Understanding Attitudes and Aggression: Key Concepts

Understanding Attitudes

The concept of attitude is considered an internal disposition, learned and lasting, that holds the answers to a favorable or unfavorable object. When we report that we are communicating a certain attitude, we have feelings and pleasant or unpleasant thoughts about that object. Considering the structure of attitude as a single dimension (one-dimensional definition), we evaluate the attitude object in terms of positive or negative.

Other authors conceive the structure of attitude as comprised of several components. Attitudes are considered as a predisposition to respond to stimuli with some sort of response:

  • Affective: Feelings of education
  • Cognitive: Beliefs, opinions
  • Conative: Action express or behaviors

The relation between the three classes would be given by consistency: the match between what we feel, think, and our proceedings.

Functions of Attitudes

The main functions of attitudes are four:

  • Defensive Function: Attitudes function as mechanisms for defense, allowing someone to protect themselves from negative feelings.
  • Value-Expressive Function: We need to express attitudes that reflect our own values, directed to confirm the validity of the very concept of self.
  • Instrumental, Utilitarian, or Adaptive Function: Attitudes help us to achieve desired objectives.
  • Knowledge Function: Attitudes structure or organize information overload that comes from our external environment, simplifying the complex and engaging world better.

Receiver Factors Influencing Attitudes

  • Self-Esteem: The higher the self-esteem, the less susceptible to influence the individual is.
  • Authoritarianism: An authoritative person is very susceptible.
  • Social Isolation: The sense of social isolation leads to greater dependence on the approval of others.
  • Fantasy Proneness: People more prone to fantasies are more susceptible to persuasion.
  • Critical Guidance: Individuals whose values are more compatible with adaptation and conformity are more susceptible than those whose orientation values independence.

Understanding Aggression

Definitions of aggression:

  • Behaviors intended to cause actual harm but do not succeed.
  • Symbolic or verbal in nature.
  • Used to achieve something, so calculating and instrumental.
  • Intent to cause physical or psychological harm.
  • Provokes actual harm.
  • Alteration of the excited state, so aggression can be classified as anger.

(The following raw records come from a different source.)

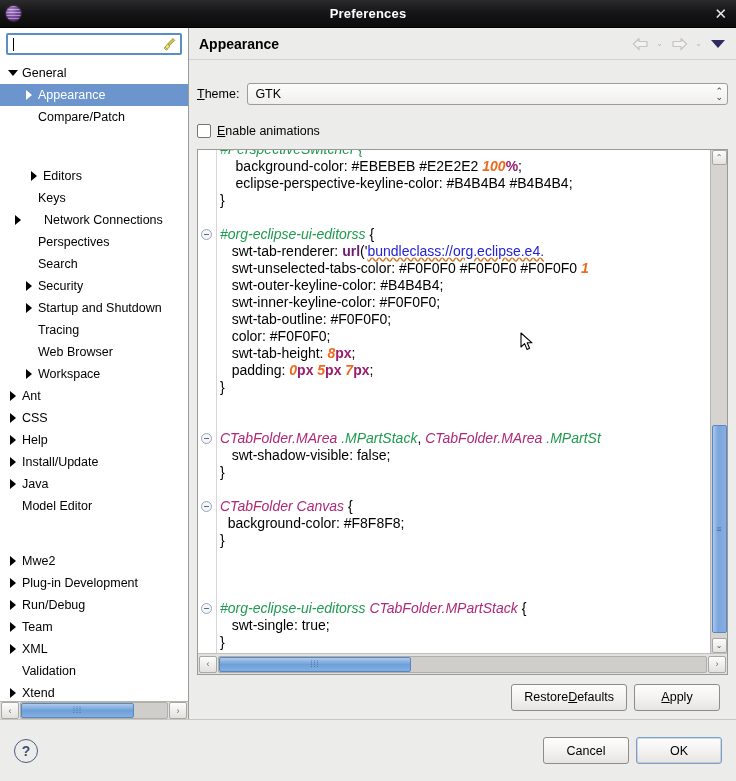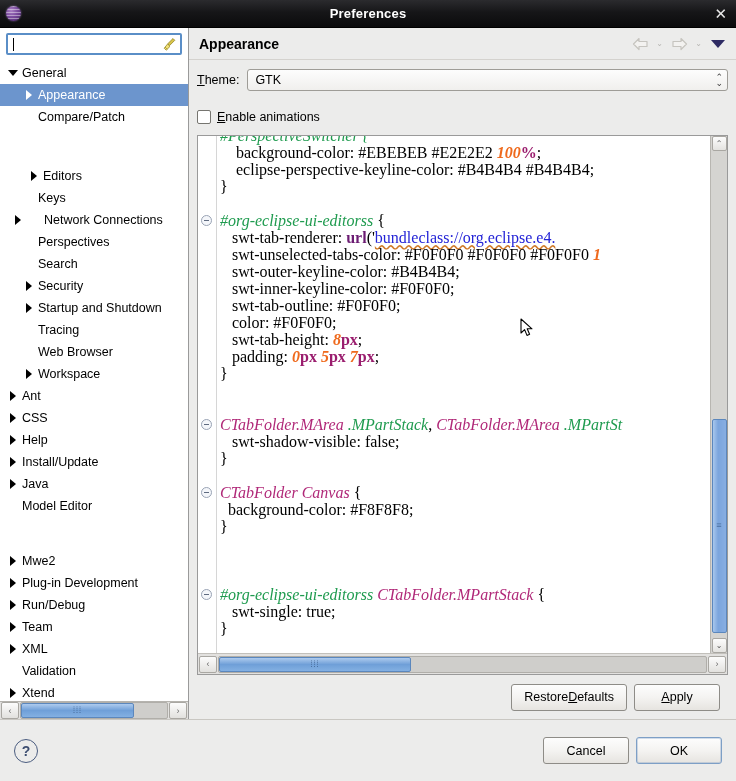--- a/index.html
+++ b/index.html
@@ -178,21 +178,21 @@
   .menutri {
     width: 0;height:0;
     border-left:7px solid transparent;
     border-right:7px solid transparent;
     border-top:8px solid #2e2b63;
     margin-left: 4px; margin-right: 3px;
   }
 
   .page-body { flex: 1; display: flex; flex-direction: column; min-height: 0; padding: 0 8px; }
 
-  .theme-row { display:flex; align-items:center; margin-top: 9px; }
+  .theme-row { display:flex; align-items:center; margin-top: 23px; }
   .theme-label { font-size: 12.5px; color:#000; margin-right: 8px; white-space: nowrap; }
   .theme-label u { text-decoration: underline; }
   .combo {
     flex: 1; height: 22px;
     background: linear-gradient(to bottom,#fdfdfd,#f0efed);
     border: 1px solid #9e9c97; border-radius: 3px;
     display:flex; align-items:center;
     padding: 0 4px 0 7px; font-size: 12.5px; color:#000;
     box-sizing: border-box;
   }
@@ -233,22 +233,22 @@
   }
   .fold::after {
     content:""; position:absolute; left:2px; right:2px; top:4px;
     height:1px; background:#5f6b80;
   }
   .code-area {
     flex: 1; min-width: 0; overflow: hidden;
     background: #fff; position: relative;
   }
   .code {
-    font-family: Liberation Serif, serif;
-    font-size: 16px; line-height: 17px;
+    font-family: Liberation Sans, sans-serif;
+    font-size: 14px; line-height: 17px;
     white-space: pre; color: #000;
     padding-left: 3px;
     margin-top: -9px;
   }
   .code .sel-g { color: #1f9b4f; font-style: italic; }
   .code .sel-p { color: #b02878; font-style: italic; }
   .code .num   { color: #ef6a1d; font-style: italic; font-weight: bold; }
   .code .unit  { color: #9a1d6e; font-weight: bold; }
   .code .fn    { color: #6c1c73; font-weight: bold; }
   .code .str   { color: #2323d6; text-decoration: underline wavy #d07a2a; }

According to Archer and Browne, aggression has three characteristics. Green draws a distinction between angry or emotional aggression and instrumental aggression. The first is accompanied by a strong negative emotional state of anger. The main objective is to do harm. Instrumental aggression is devoid of emotion, getting another goal that is not to do harm.

Aggression is focused on four key ideas:

  1. Aggression is an innate drive.
  2. Aggression is a natural response to frustration.
  3. Aggressive behavior is learned.
  4. Aggression can be understood as the exercise of coercive power.